Foto: Ricardo Stuckert/PR
O presidente Luiz Inácio Lula da Silva (PT) defendeu publicamente a exploração de petróleo na margem equatorial do Amapá, região localizada a cerca de 500 quilômetros da foz do rio Amazonas. A declaração foi feita durante um evento realizado na tarde desta segunda-feira (18), na Refinaria de Paulínia (Replan), no interior de São Paulo. "Vamos no Amapá, tirar o nosso pré-sal da Margem Equatorial", disse Lula ao se dirigir diretamente à presidente da Petrobras, Magda Chambriard, presente no evento.
Desde que o governo Lula demonstrou interesse em explorar o potencial da Margem Equatorial, ambientalistas têm manifestado preocupação com os riscos de eventuais vazamentos que poderiam impactar a bacia do Rio Amazonas.
Em resposta às contestações, Lula rebateu as críticas: "Quando alguém fala que não pode mexer porque a Amazônia... Ninguém tem mais cuidado com a Amazônia que nós. Ninguém tem mais cuidado!".
A exploração na região também não é consenso dentro da própria base do governo. Marina Silva, um dos nomes indicados por Lula para concorrer ao Senado por São Paulo, defendeu, quando ocupava o Ministério do Meio Ambiente, que a autorização para a exploração de petróleo na área não deveria ser uma decisão política, mas sim técnica, a ser tomada pelo Ibama.

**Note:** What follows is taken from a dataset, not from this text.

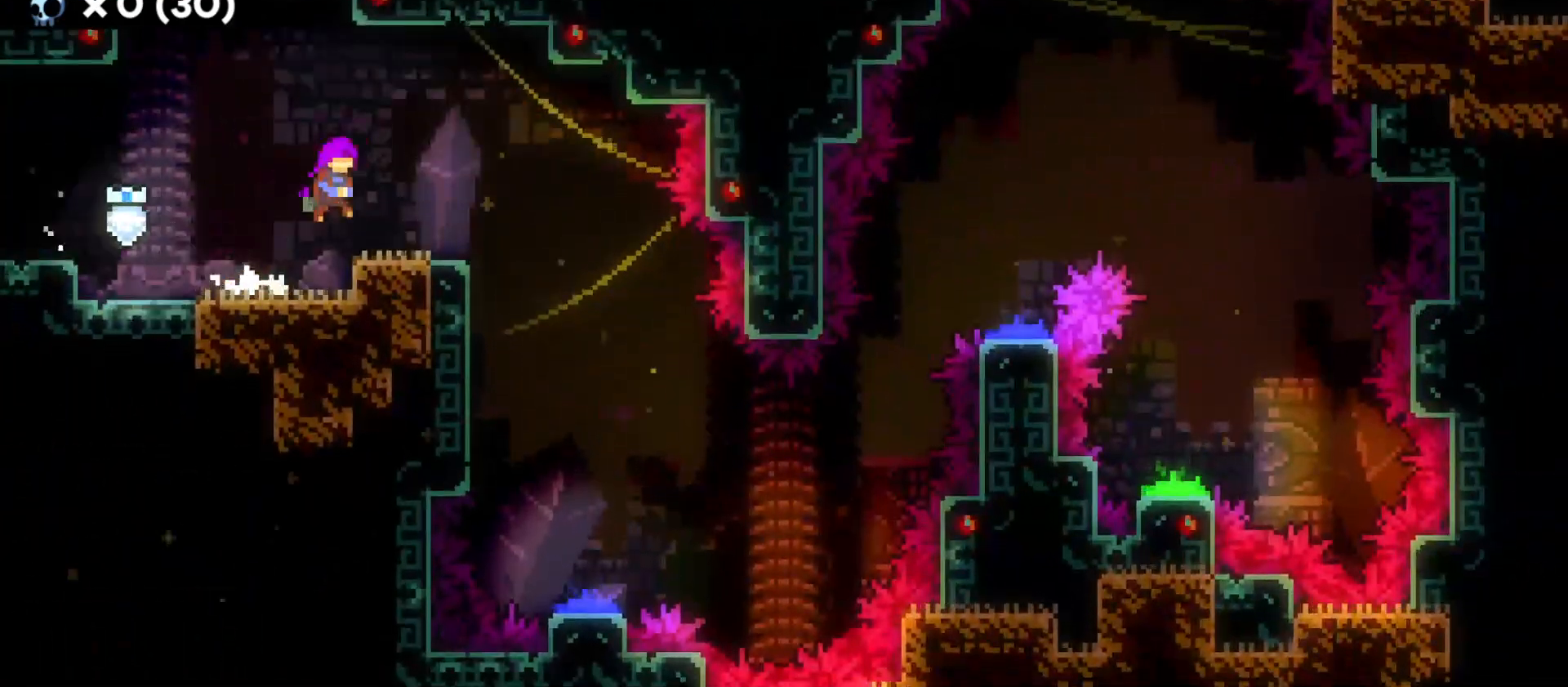
{"keys": ["s"], "events": [[166, "jump", "down"], [400, "s", "down"], [450, "jump", "up"], [466, "d", "up"]]}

Ao justificar sua posição, Lula reforçou: "A gente vai fazer com a maior responsabilidade do mundo, mas a gente não pode deixar uma riqueza que está há quase 500 km de distância da nossa margem". Na sequência, o presidente voltou a criticar o presidente dos Estados Unidos, Donald Trump, com ironia: "Daqui a pouco o Trump vem e acha que é dele. Ele achou que o Canadá era ele, que a Groenlândia era dele, que o Golfo do México era dele, que o canal do Panamá era dele. Ele não vai dizer que a Margem Equatorial é dele também?". Lula ainda acrescentou: "Nós vamos ocupar. Explorar petróleo com a maior responsabilidade e fazer com que esse dinheiro seja revertido para garantir o futuro desse país".
As declarações foram feitas durante o anúncio de um investimento da Petrobras de R$ 37 bilhões no estado de São Paulo até 2030, que, segundo o governo federal, deverá gerar 38 mil postos de trabalho diretos e indiretos. Na ocasião, Lula estava acompanhado da presidente da estatal, Magda Chambriard, e de outros integrantes do primeiro escalão do governo federal.